• Défis proposés:
(a) Traduisez en anglais cette phrase de l'extrait sur la dette argentine : « 93 % des créanciers avaient accepté la restructuration proposée et, depuis 2005, sont régulièrement remboursés. »
(b) D'après l'extrait sur la dette argentine, quelle somme les fonds spéculatifs réclament-ils devant la justice des États-Unis ?
(c) Rédigez la suite de l'extrait sur la dette argentine et les fonds vautours, à partir de sa dernière phrase.

• Extrait choisi:
—————
Les déficits financiers engendrés par la dictature (1976-1983) puis dix ans de néo-libéralisme effréné pendant les années 90, avaient mené l’Argentine en situation d’incapacité de paiement de ses créances internationales l’obligeant à négocier sa dette. 93 % des créanciers avaient accepté la restructuration proposée et, depuis 2005, sont régulièrement remboursés. Les 7 % restant sont rachetés par des fonds spéculatifs (aussi connus comme fonds vautours) qui réclament aujourd’hui devant la justice des États-Unis (EU) le remboursement des 100 % de leurs obligations, soit 1,33 milliards de dollars. Le juge Griesa du tribunal de New York ordonne à l’Argentine de payer les fonds spéculatifs même si cela signifie ne plus payer les 93 % des créditeurs ! (Lire notre article « Quand les vautours veulent mettre l’Argentine à genoux » dans l’édition du 13 décembre 2013).
L’application de cette décision mettrait non seulement l’Argentine en grande difficulté financière mais tout le système financier mondial en danger d’effondrement. En effet, cela signifierait l’impossibilité future de renégociation des dettes nationales au niveau international, et la fin de la confiance des secteurs financiers dans la place de New York si les tribunaux new yorkais se mettaient à soutenir les fonds vautours. L’Argentine ayant fait appel contre la décision du juge Griesa, elle reçoit le soutien officiel du gouvernement français, inquiet pour le remboursement de sa dette extérieure, ainsi que celui de ceux des fonds d’investissement qui bénéficient actuellement du remboursement négocié en 2005 et 2010.
—————
• Informations fournies:
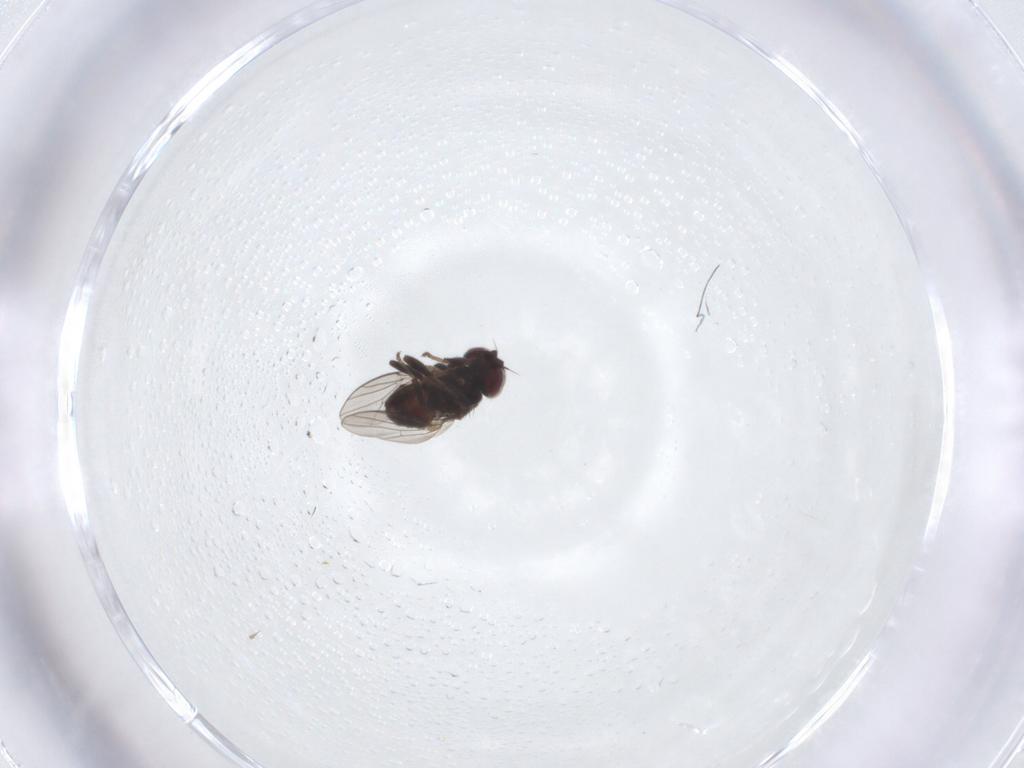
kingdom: Animalia
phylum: Arthropoda
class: Insecta
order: Diptera
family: Chloropidae
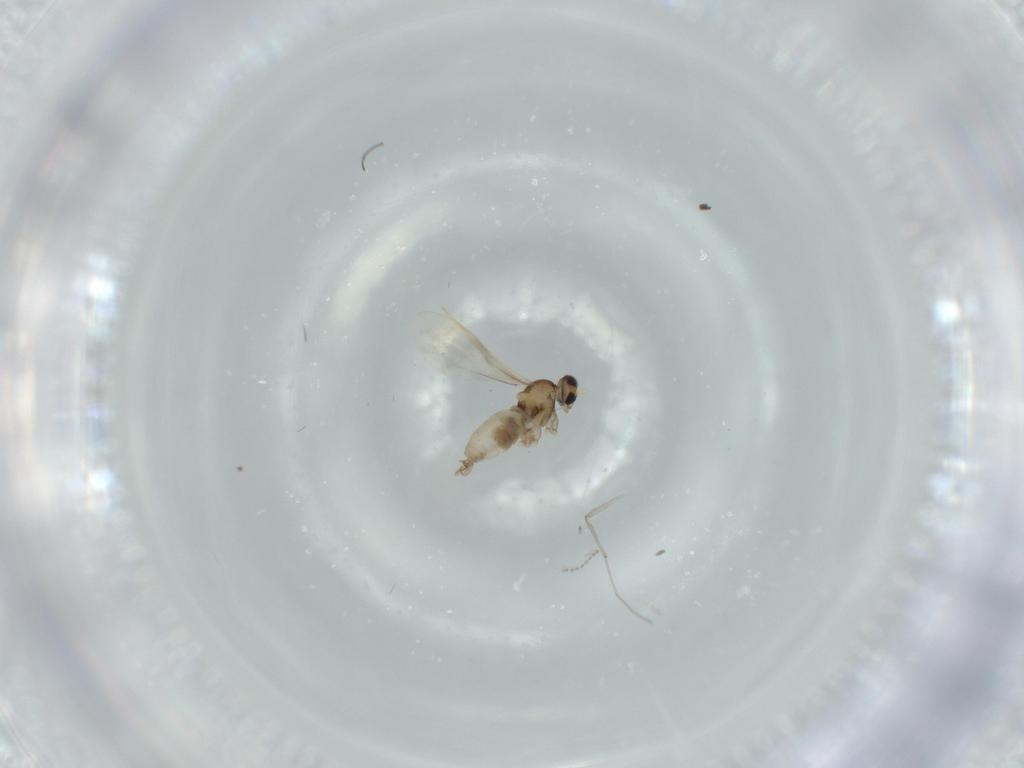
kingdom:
—————
• Réponses données:
(a) 93% of the creditors had accepted the proposed restructuring and, since 2005, have been repaid regularly.

(b) Ils réclament 1,33 milliard de dollars, soit le remboursement de 100 % de leurs obligations.

(c)
Le Fonds monétaire international (FMI) fait savoir qu’un verdict en faveur des fonds spéculatifs impliquerait un risque systémique pour la finance internationale : « On ne peut pas continuer sur la route de la croissance et en terminer avec les problèmes de dette si les procédures de restructuration étaient mises en difficulté ». Lorsque les États-Unis annoncent qu’ils ne remettront un document sur leur position officielle que si la Cour le leur demande, le FMI décide s’aligner sur eux : « Il ne serait pas adéquat que le FMI présente un document sans le soutien des États-Unis car il doit rester neutre dans un litige qui implique deux pays membres… » Malgré ces soutiens officieux, la Cour d’appel de New York confirme le jugement : l’Argentine doit payer aux fonds vautours le 1,33 milliard exigé par eux, tout de suite et en liquide sous peine de graves sanctions économiques… L’Argentine fait appel devant la Cour suprême des États-Unis qui accepte le recours début 2014.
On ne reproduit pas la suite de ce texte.